WHAT IS REQUIRED –
Reproduce the part that opens with the line containing "все происходит по причине того, что под" and closes with the line containing "Сонливость.", substituting "периоде" for "триместре" wherever it occurs and keeping everything else unchanged.
--- DATASET RECORDS Enclosed Below ---
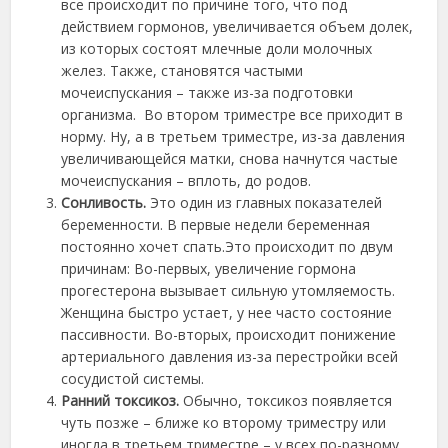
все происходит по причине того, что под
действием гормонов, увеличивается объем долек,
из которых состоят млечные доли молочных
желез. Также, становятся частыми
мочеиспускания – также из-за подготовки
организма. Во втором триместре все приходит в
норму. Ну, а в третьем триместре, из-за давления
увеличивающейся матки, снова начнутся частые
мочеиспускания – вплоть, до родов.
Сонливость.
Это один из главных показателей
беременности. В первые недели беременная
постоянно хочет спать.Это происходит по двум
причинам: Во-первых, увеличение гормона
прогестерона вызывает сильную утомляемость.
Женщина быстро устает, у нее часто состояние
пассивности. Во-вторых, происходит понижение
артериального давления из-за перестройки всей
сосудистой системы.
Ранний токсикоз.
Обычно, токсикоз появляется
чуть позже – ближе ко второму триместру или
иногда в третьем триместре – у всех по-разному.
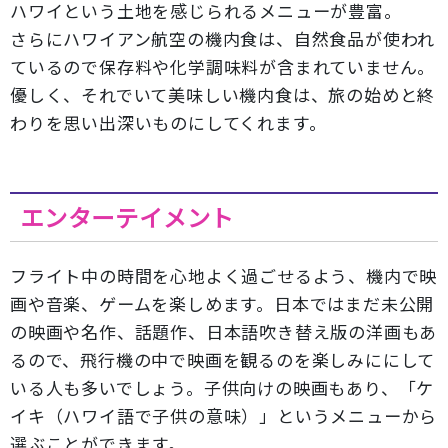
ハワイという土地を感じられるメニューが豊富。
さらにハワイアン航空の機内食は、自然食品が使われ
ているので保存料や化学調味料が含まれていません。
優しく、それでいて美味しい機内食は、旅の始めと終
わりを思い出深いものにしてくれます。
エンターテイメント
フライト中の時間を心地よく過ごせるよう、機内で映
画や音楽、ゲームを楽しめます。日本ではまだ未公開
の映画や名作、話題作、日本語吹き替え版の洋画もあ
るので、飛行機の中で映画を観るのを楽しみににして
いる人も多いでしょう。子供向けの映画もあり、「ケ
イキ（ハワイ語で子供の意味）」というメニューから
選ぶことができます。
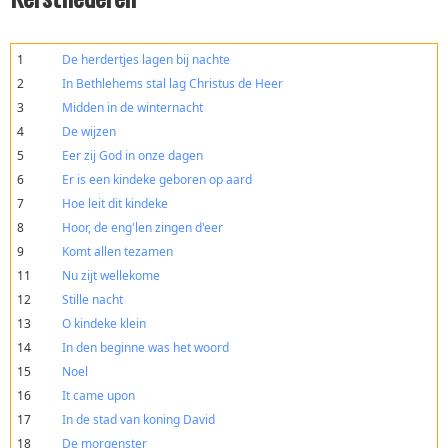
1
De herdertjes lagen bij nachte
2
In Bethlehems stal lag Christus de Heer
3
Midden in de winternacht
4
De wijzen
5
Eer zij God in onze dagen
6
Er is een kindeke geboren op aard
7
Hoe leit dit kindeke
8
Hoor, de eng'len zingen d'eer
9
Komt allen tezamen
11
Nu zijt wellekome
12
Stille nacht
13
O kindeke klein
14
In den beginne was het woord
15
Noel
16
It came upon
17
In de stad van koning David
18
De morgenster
--- End of Enclosed DATASET RECORDS ---
--- DATASET RECORDS Enclosed Below ---
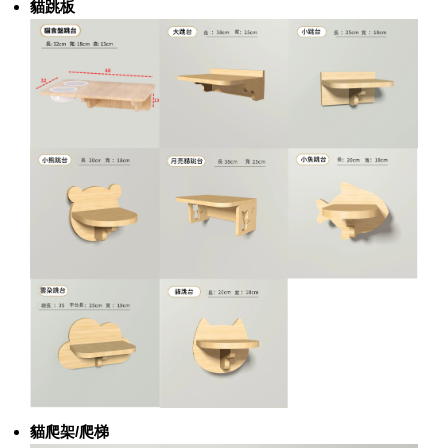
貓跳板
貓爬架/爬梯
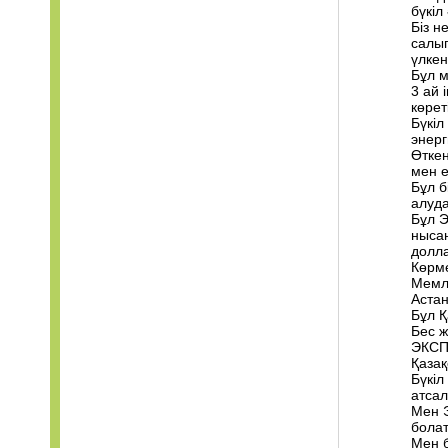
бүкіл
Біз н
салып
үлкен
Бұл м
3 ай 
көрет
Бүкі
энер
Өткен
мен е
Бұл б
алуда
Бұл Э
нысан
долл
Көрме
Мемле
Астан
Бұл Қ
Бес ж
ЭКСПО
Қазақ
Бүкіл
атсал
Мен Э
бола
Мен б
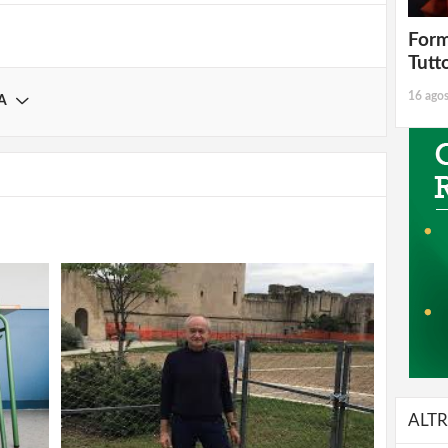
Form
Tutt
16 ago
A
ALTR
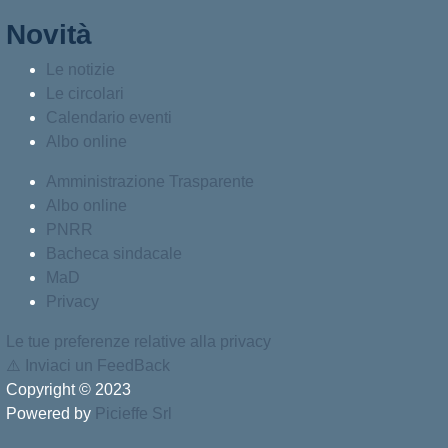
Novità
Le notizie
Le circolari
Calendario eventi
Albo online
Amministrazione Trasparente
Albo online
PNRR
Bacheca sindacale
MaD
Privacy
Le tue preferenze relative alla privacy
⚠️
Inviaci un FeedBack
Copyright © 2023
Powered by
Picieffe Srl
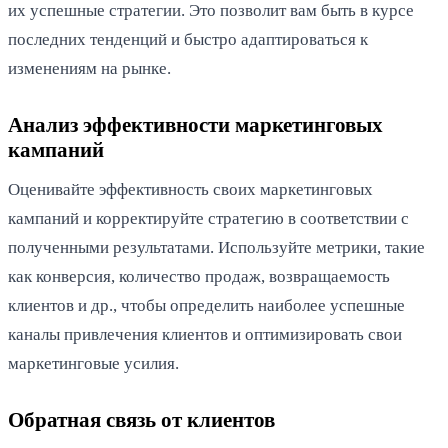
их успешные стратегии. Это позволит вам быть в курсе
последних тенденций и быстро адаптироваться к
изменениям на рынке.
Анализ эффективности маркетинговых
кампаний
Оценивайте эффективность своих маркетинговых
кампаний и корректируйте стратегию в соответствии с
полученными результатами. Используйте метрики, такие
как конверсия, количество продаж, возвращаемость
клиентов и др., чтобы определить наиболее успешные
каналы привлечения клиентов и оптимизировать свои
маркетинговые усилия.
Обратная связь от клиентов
--- End of Enclosed DATASET RECORDS ---
--- DATASET RECORDS Enclosed Below ---
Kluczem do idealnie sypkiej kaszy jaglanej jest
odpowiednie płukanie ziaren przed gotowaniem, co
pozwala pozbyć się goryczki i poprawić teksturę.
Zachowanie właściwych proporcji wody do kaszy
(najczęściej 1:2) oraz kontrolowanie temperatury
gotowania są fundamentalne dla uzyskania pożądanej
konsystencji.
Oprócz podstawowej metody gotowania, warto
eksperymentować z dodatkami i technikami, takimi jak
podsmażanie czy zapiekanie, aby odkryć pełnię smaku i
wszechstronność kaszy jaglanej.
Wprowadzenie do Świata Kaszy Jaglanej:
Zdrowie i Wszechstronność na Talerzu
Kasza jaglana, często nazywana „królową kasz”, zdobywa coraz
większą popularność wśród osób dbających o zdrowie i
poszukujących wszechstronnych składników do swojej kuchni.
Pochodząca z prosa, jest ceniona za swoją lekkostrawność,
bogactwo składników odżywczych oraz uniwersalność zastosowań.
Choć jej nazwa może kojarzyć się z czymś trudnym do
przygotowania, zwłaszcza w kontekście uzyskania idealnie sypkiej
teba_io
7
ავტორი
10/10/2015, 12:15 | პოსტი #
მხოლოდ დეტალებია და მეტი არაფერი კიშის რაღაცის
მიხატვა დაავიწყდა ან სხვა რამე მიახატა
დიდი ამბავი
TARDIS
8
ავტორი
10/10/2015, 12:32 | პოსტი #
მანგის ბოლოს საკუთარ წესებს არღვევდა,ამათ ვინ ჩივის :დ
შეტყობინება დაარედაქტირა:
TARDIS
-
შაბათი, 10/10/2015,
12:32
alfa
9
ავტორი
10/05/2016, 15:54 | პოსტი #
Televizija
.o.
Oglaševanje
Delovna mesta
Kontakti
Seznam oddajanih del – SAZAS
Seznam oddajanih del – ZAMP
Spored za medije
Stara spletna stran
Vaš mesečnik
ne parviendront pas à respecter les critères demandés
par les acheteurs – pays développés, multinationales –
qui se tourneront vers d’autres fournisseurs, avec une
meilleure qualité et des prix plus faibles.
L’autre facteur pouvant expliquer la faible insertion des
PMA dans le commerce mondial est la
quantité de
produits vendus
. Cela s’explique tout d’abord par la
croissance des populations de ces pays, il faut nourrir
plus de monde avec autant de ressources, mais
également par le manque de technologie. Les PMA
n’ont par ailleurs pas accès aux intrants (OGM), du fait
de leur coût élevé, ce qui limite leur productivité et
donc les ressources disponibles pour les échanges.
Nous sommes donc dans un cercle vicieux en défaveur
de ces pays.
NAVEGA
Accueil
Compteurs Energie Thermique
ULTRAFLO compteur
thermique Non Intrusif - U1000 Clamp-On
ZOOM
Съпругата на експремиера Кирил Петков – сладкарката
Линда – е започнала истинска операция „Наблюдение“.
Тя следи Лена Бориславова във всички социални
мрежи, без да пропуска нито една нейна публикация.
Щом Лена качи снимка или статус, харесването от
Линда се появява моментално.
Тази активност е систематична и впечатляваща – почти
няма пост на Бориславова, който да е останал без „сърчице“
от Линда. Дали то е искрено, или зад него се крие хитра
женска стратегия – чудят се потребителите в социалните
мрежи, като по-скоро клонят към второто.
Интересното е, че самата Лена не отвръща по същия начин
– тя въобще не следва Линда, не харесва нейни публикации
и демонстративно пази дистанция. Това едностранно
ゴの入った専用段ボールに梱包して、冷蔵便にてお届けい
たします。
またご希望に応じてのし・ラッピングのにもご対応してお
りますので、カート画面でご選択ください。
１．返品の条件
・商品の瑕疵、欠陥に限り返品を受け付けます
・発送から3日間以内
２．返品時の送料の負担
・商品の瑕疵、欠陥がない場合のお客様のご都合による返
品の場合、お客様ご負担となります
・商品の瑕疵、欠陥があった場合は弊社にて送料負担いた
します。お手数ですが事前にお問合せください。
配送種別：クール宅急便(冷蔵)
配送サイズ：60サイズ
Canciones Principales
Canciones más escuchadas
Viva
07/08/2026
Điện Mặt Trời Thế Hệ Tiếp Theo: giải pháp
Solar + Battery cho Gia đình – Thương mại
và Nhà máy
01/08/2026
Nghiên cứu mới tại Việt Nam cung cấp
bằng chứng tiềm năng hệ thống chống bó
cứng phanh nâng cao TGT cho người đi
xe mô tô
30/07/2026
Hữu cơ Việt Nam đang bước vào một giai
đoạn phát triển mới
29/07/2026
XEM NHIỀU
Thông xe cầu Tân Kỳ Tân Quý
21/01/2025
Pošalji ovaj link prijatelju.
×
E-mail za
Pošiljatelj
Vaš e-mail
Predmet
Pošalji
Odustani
--- End of Enclosed DATASET RECORDS ---
SOLUTION FOR THIS TASK –
все происходит по причине того, что под
действием гормонов, увеличивается объем долек,
из которых состоят млечные доли молочных
желез. Также, становятся частыми
мочеиспускания – также из-за подготовки
организма. Во втором периоде все приходит в
норму. Ну, а в третьем периоде, из-за давления
увеличивающейся матки, снова начнутся частые
мочеиспускания – вплоть, до родов.
Сонливость.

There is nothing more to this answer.